*Required actions*:
[1] Decide whether each statement agrees with the model-uncertainty text below: (a) NLL stands for Negative Log Likelihood; (b) the calibration model is fitted on the test data; (c) the recalibrated predictions are made with a missrate of 0.05. For each, answer yes or no and quote the deciding words of the text.
[2] Go on with the model-uncertainty text below from the point where it stops.

The displayed values are statistical information about the model's prediction:

RMSE: Root Mean Square Error

NLL: Negative Log Likelihood

AUUCC_GAIN: Area Under the Uncertainty Characteristics Curve

R2: Coefficient of Determination (we want r2 ~ 1)

# Print the PICP for houses with different numbers of rooms
for nb in np.unique(x_test_two_features[:,0]):
	coverage = picp(y_test[x_test_two_features[:,0]==nb], 
				y_test_lower_total[x_test_two_features[:,0]==nb], 
				y_test_upper_total[x_test_two_features[:,0]==nb])
	print("The PICP for houses with nb_pieces = {} is {}".format(nb, coverage))

Step 5: Recalibration via UCC (Uncertainty Charasteristic Curve)

To improve PICP values, we recalibrate the prediction intervals with the "Uncertainty Characteristic Curve" and re-evaluate the model.

# Fit the calibration model
gp_option_a = UCCRecalibration(base_model=gp)
gp_option_a = gp_option_a.fit(x_train_calib_two_features, y_train_calib)
calib_y_test_mean, calib_y_test_lower_total, calib_y_test_upper_total = gp_option_a.predict(x_test_two_features, missrate=0.05)

# Compute regression metrics after calibration
res_calibrated = compute_regression_metrics(y_test, calib_y_test_mean, calib_y_test_lower_total, calib_y_test_upper_total)

*Stored records*:
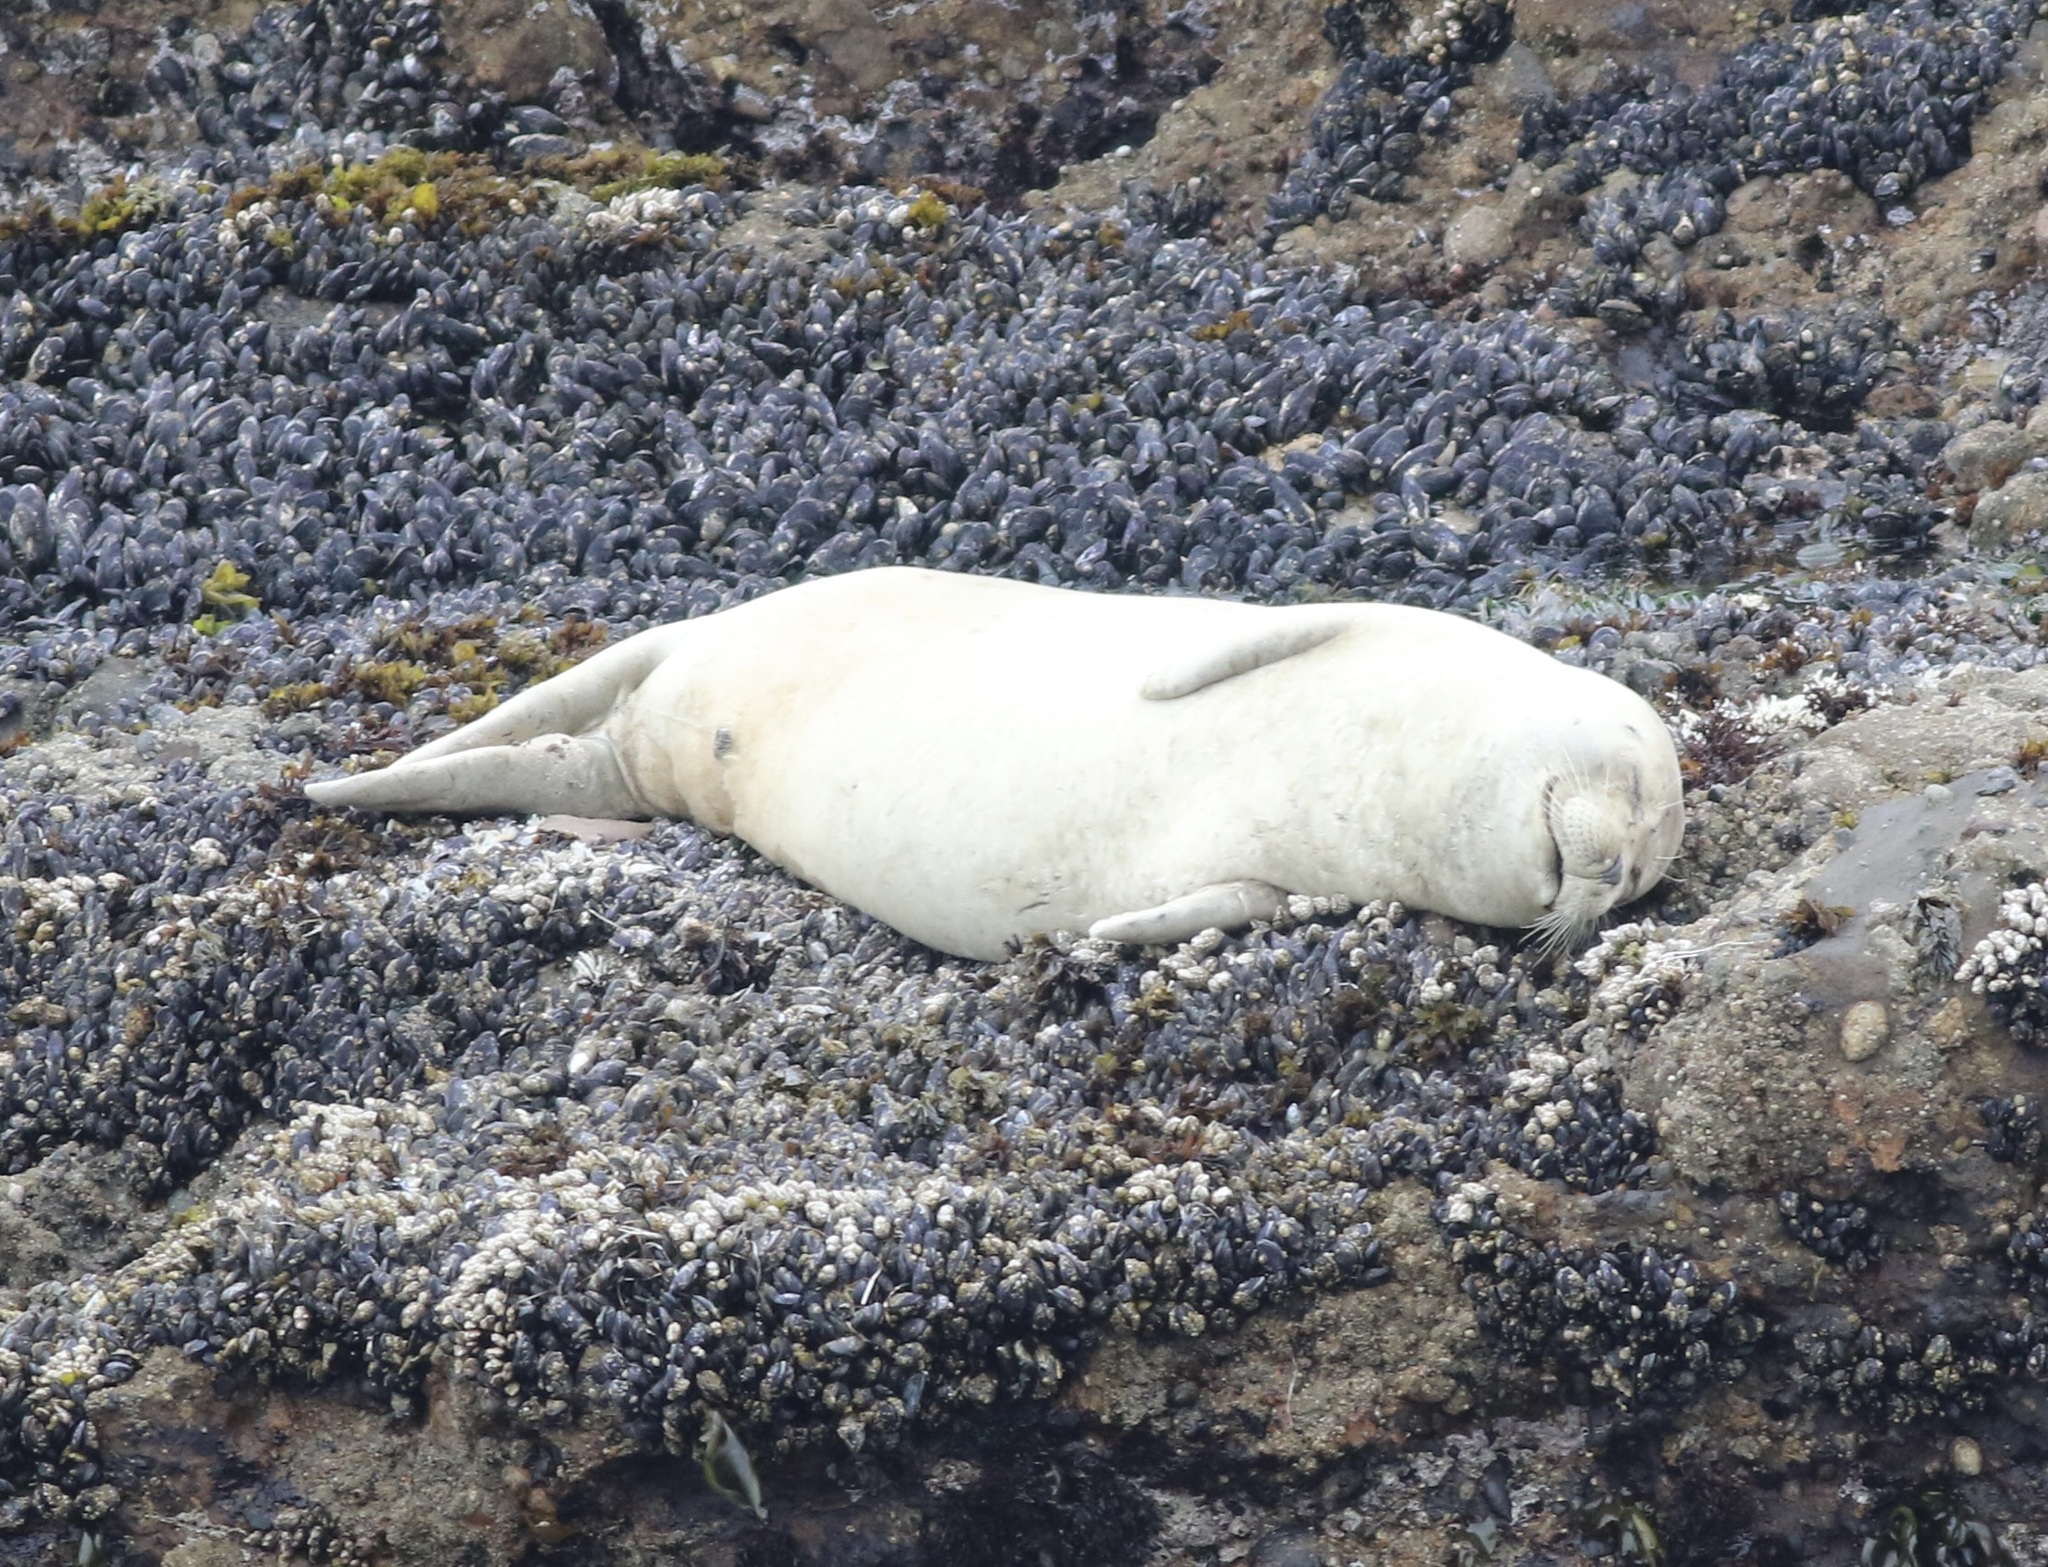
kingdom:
==
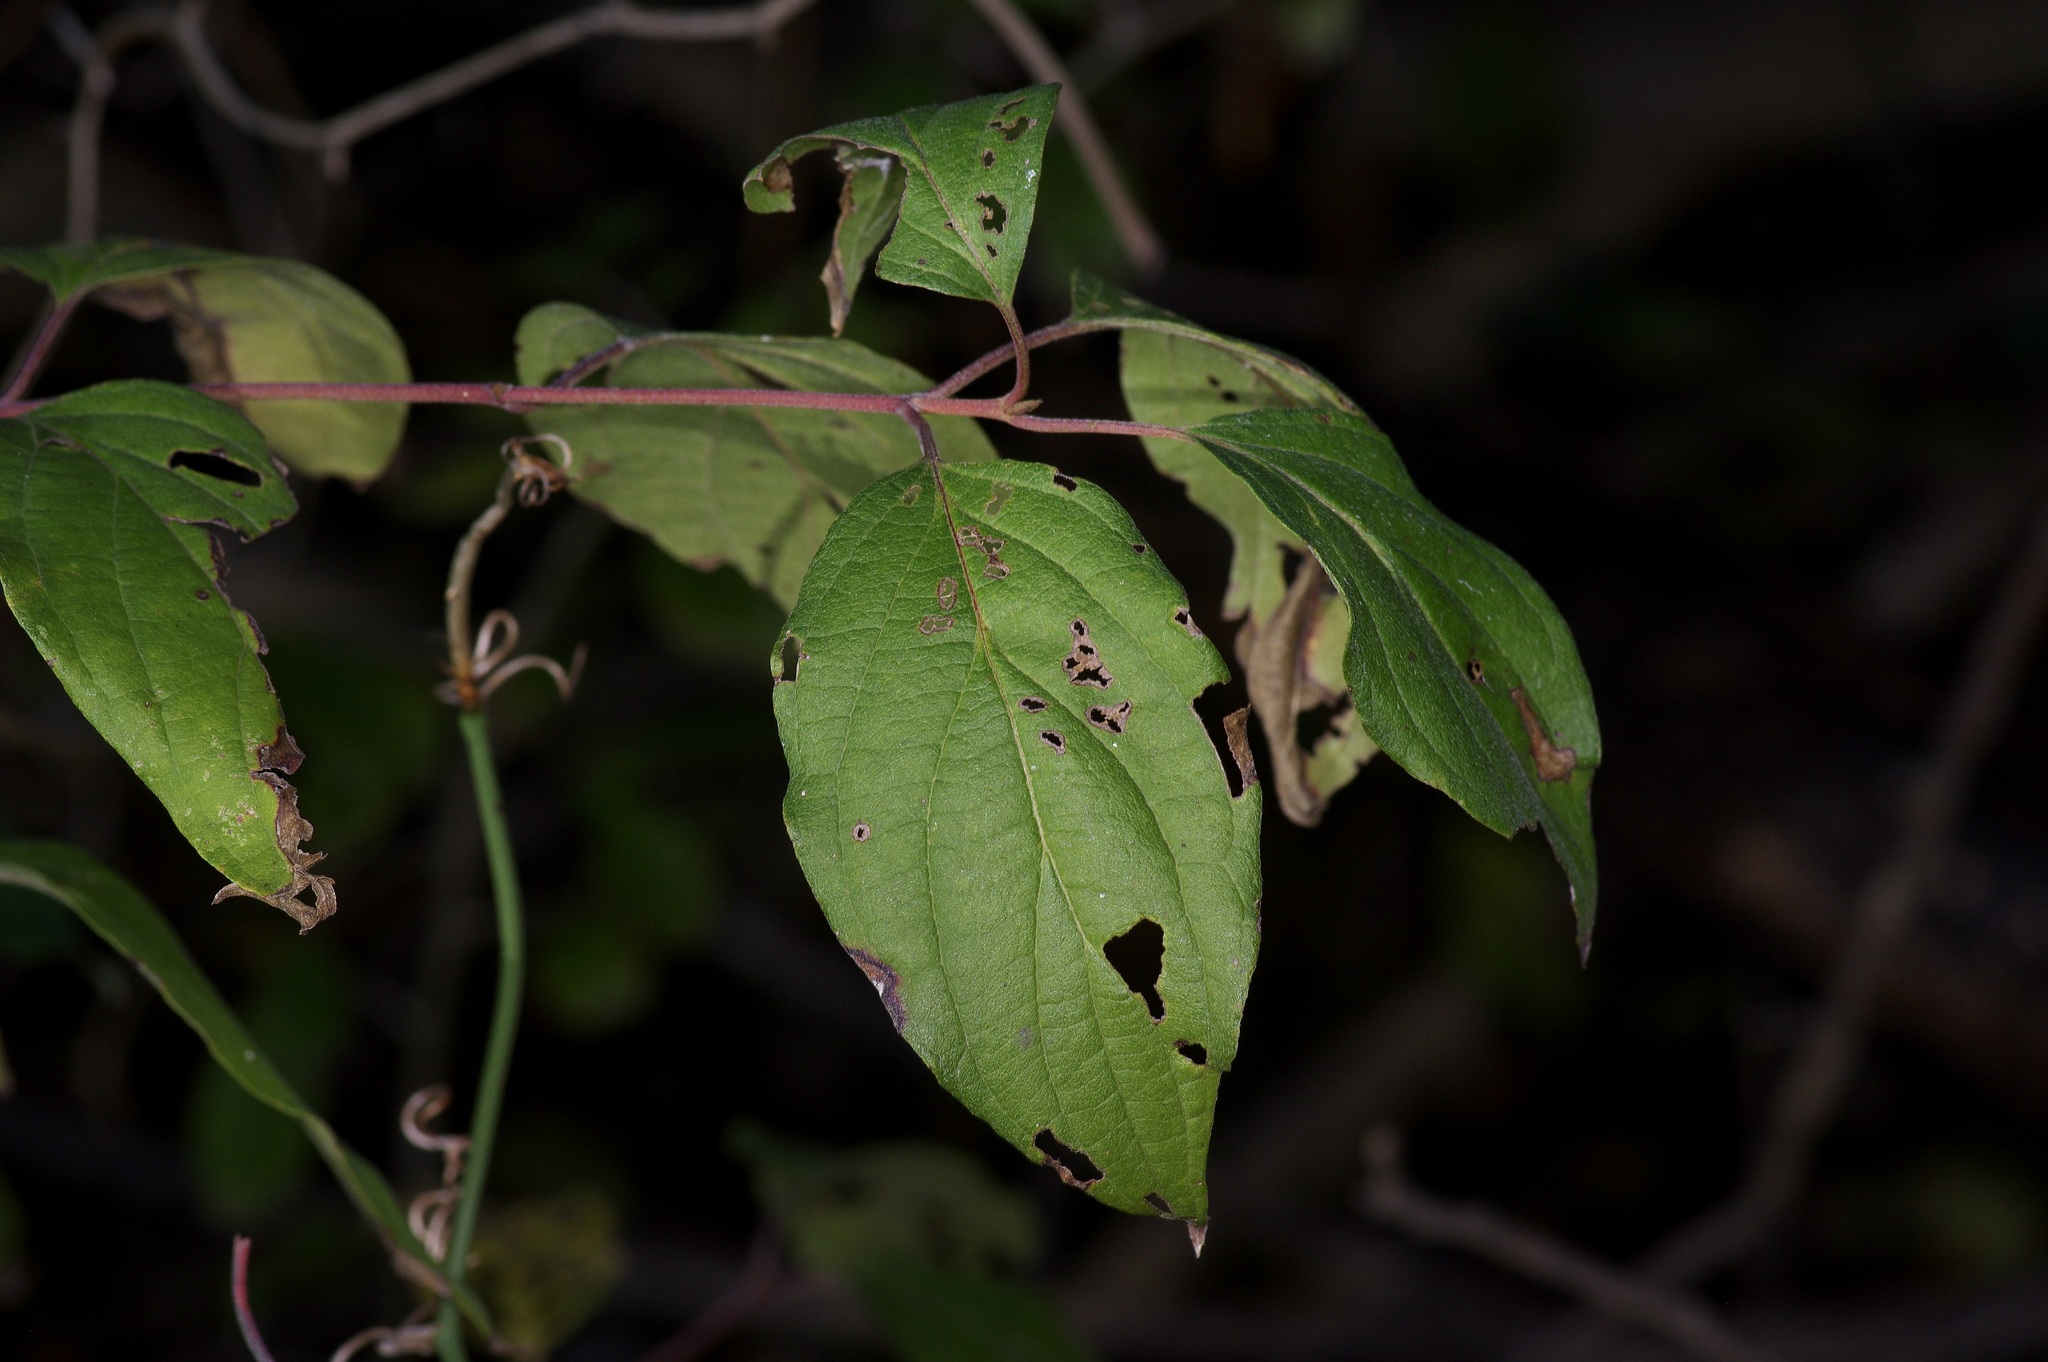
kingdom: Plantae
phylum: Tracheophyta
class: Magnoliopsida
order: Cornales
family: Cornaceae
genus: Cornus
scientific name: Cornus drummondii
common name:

*Results of the tasks*:
[1]
(a) Yes: "NLL: Negative Log Likelihood"
(b) No: "gp_option_a.fit(x_train_calib_two_features, y_train_calib)"
(c) Yes: "missrate=0.05"

[2]
# Print the calibrated PICP for houses with different numbers of rooms
for nb in np.unique(x_test_two_features[:,0]):
	coverage = picp(y_test[x_test_two_features[:,0]==nb], 
				calib_y_test_lower_total[x_test_two_features[:,0]==nb], 
				calib_y_test_upper_total[x_test_two_features[:,0]==nb])
	print("The calibrated PICP for houses with nb_pieces = {} is {}".format(nb, coverage))

# Plot the uncertainty by feature and PICP by feature before and after calibration
fig, axs = plt.subplots(2, 2,figsize=(15,10))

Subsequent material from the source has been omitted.